# How to construct a cabinet



## Bassbear81 (24 Apr 2010)

My next project is to make a TV cabinet, but Im not sure how to construct it, Ive only completed a few projects and they've all incorporated dovetails.

How should I construct the carcass? It will have 2 framed doors, but how does this go together?

Does anyone have a exploded diagram or something?

Thanks


----------



## Chems (24 Apr 2010)

Well M+T is usually the standard for this kind of work. Break it down to its parts, ie 2 end panels, 4 stretchers, a rabbet on the back for a back panel and possibly a rabbet in the stretchers for the shelves. It will become more simple when you start looking at it.


----------



## Bassbear81 (24 Apr 2010)

How would I put a shelf on the stretcher, is a stretcher the top and bottoms?

What do you you do on the corners?


----------



## Chems (25 Apr 2010)




----------



## OPJ (25 Apr 2010)

Chems has got the right idea - break the construction down in to smaller assemblies (as you would do when building it), rather than trying to get a full view of the entire piece.

I'd also start with the two end frames, using mortise and tenon joinery with a panel in the middle. You could use solid wood for the panelling or buy veneered MDF sheets, with which you wouldn't need to allow for expansion or contraction. This would probably be the better option if you wanted a solid back panel. 6mm thick would be fine and you could always offset the grooves (or rebates) if you wanted to give the impression of thicker panels or reduce the width of the surrounding shoulder line.

If you're adding doors, you'd also need to set the front edge of the shelf back by the thickness of the doors.


----------



## RobertMP (25 Apr 2010)

I made a corner TV cabinet from veneered MDF here if it is any help.


----------



## Bassbear81 (25 Apr 2010)

Thanks all, thats starting to make a bit more sense, Im not sure about using thick posts for the corners, it will sit in an alcove and I need to use all the width of it.

I like the look of having the door frame with a bead, how is this done?

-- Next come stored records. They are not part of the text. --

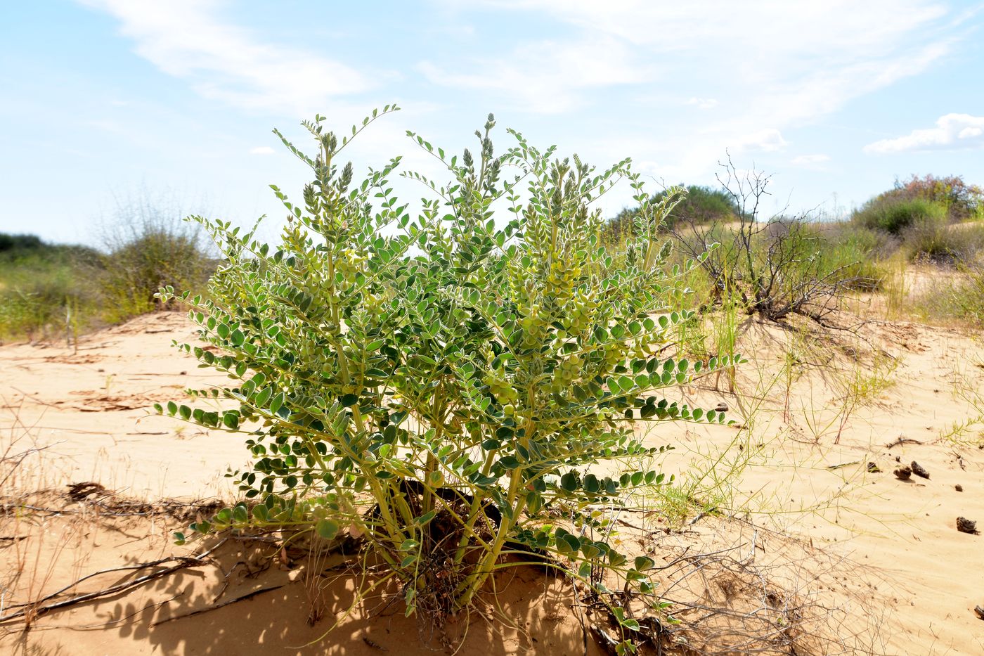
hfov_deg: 53.1
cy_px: 328
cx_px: 492
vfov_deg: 36.9
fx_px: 984
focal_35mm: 36
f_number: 10
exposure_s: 1/160
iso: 100
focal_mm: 24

Think I need to go and have a play on sketch up.


----------



## Chems (25 Apr 2010)

Rob, that TV is a brilliant build.

If your making it to fit in a space then you probably want to make the design more like the one rob linked to, instead of inset panels into chunky legs the end panel makes up the whole structure. You can then use pocket screws or biscuits as your construction method.


----------



## Bassbear81 (26 Apr 2010)

what are pocket screws?


----------



## OPJ (29 Apr 2010)

There are some images on Axminster's site, here, that may help to explain what they do and the type of jig you would require/how they work, etc.

They're a concealed type of fixing where cramps are not required (once the screws go in). They will be visible from the inside but they are great for carcase constructions (no clamps, etc.).

You'd have to invest in the jig and accessories but, if you could live with them being visible inside (or, buy the special plugs to hide the screws), they may be ideal. Otherwise, you'd need a biscuit jointer and X-number of sash cramps (if you don't already have those).


----------



## Dibs-h (7 May 2010)

Domino, domino - go on, get one. You know you want one!


----------